WHAT IS BEING ASKED
Reproduce the data below in full and exclude every picture.

RAW DATA
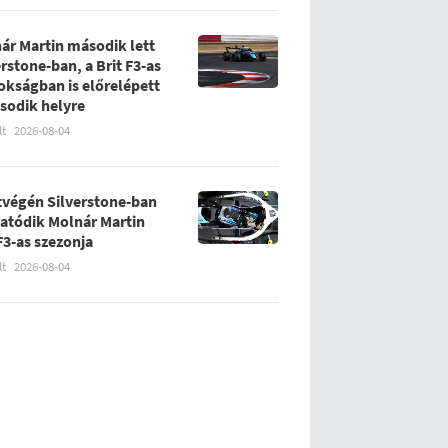
ár Martin második lett
erstone-ban, a Brit F3-as
okságban is előrelépett
sodik helyre
lt
2026-08-04
tvégén Silverstone-ban
tatódik Molnár Martin
 F3-as szezonja
lt
2026-08-04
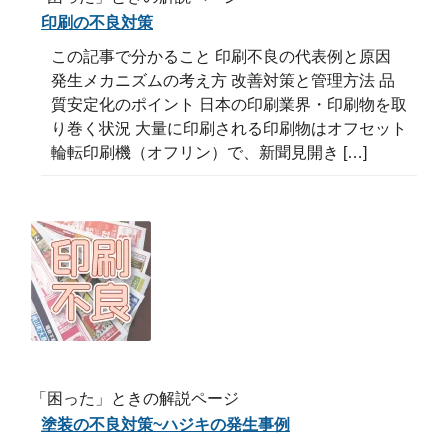
印刷の不良対策
この記事で分かること 印刷不良の代表例と原因
発生メカニズムの考え方 改善対策と管理方法 品
質安定化のポイント 日本の印刷業界・印刷物を取
り巻く状況 大量に印刷される印刷物はオフセット
輪転印刷機（オフリン）で、新聞見開き […]
「困った」ときの解説ページ
塗装の不良対策~ハジキの発生事例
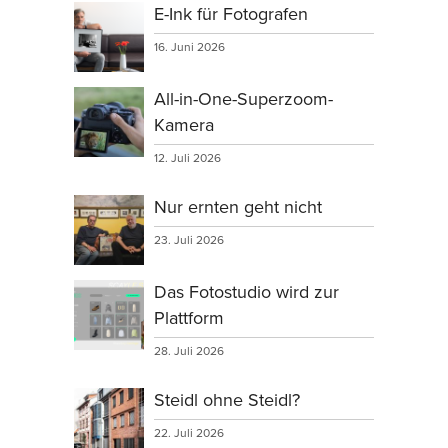
E-Ink für Fotografen
16. Juni 2026
All-in-One-Superzoom-
Kamera
12. Juli 2026
Nur ernten geht nicht
23. Juli 2026
Das Fotostudio wird zur
Plattform
28. Juli 2026
Steidl ohne Steidl?
22. Juli 2026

COMPLETED TASK
ár Martin második lett
erstone-ban, a Brit F3-as
okságban is előrelépett
sodik helyre
lt
2026-08-04
tvégén Silverstone-ban
tatódik Molnár Martin
 F3-as szezonja
lt
2026-08-04
印刷の不良対策
この記事で分かること 印刷不良の代表例と原因
発生メカニズムの考え方 改善対策と管理方法 品
質安定化のポイント 日本の印刷業界・印刷物を取
り巻く状況 大量に印刷される印刷物はオフセット
輪転印刷機（オフリン）で、新聞見開き […]
「困った」ときの解説ページ
塗装の不良対策~ハジキの発生事例
E-Ink für Fotografen
16. Juni 2026
All-in-One-Superzoom-
Kamera
12. Juli 2026
Nur ernten geht nicht
23. Juli 2026
Das Fotostudio wird zur
Plattform
28. Juli 2026
Steidl ohne Steidl?
22. Juli 2026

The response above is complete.